A dimensão da tragédia provocada pelos violentos sismos que assolaram a Venezuela a 24 de junho continua a ganhar contornos mais nítidos e dolorosos para a comunidade portuguesa. O balanço oficial mais recente, divulgado esta segunda-feira pelo Ministério dos Negócios Estrangeiros (MNE), aponta agora para 116 mortos entre cidadãos nacionais e lusodescendentes, numa altura em que as equipas de resgate continuam a trabalhar no terreno.
Deste grupo de vítimas mortais, a esmagadora maioria — 99 pessoas — tinha também a nacionalidade venezuelana. O MNE detalhou que, entre as vidas perdidas, contam-se 22 crianças e 94 adultos. A atualização dos dados oficiais permitiu ainda reduzir ligeiramente a lista de cidadãos portugueses dados como desaparecidos ou incontactáveis, que passou de 54 para 53 pessoas em comparação com o relatório de domingo.
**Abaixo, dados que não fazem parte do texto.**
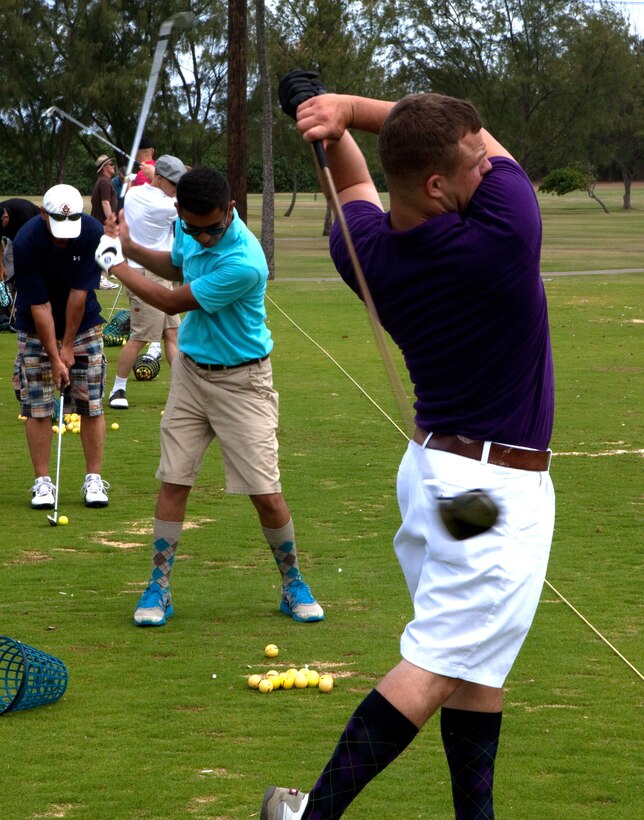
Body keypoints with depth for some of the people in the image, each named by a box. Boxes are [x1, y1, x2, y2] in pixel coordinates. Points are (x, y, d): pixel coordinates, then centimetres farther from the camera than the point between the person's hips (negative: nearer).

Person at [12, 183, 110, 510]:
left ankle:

O cenário geral no país sul-americano permanece dramático. O relatório mais recente apresentado por Jorge Rodríguez, presidente da Assembleia Nacional venezuelana, fixa o número total de óbitos em 4561, enquanto os feridos estabilizaram nos 16.740. No entanto, paira ainda uma enorme incerteza sobre o paradeiro de milhares de pessoas. Embora o governo de Caracas não tenha avançado com um registo oficial de desaparecidos, as estimativas das Nações Unidas apontavam, logo dois dias após o desastre, para a possibilidade de haver até 50 mil pessoas soterradas ou isoladas. Outras projeções independentes colocam este indicador mais perto dos dez mil.
A catástrofe que devastou várias regiões teve origem em dois abalos sucessivos de magnitude 7,2 e 7,5 na escala de Richter, registados a escassos 200 quilómetros da capital, Caracas. De acordo com os dados do Serviço Geológico dos Estados Unidos, os sismos ocorreram com um intervalo inferior a um minuto, desencadeando centenas de réplicas que continuam a dificultar as operações de socorro e a instabilizar as estruturas que resistiram de pé.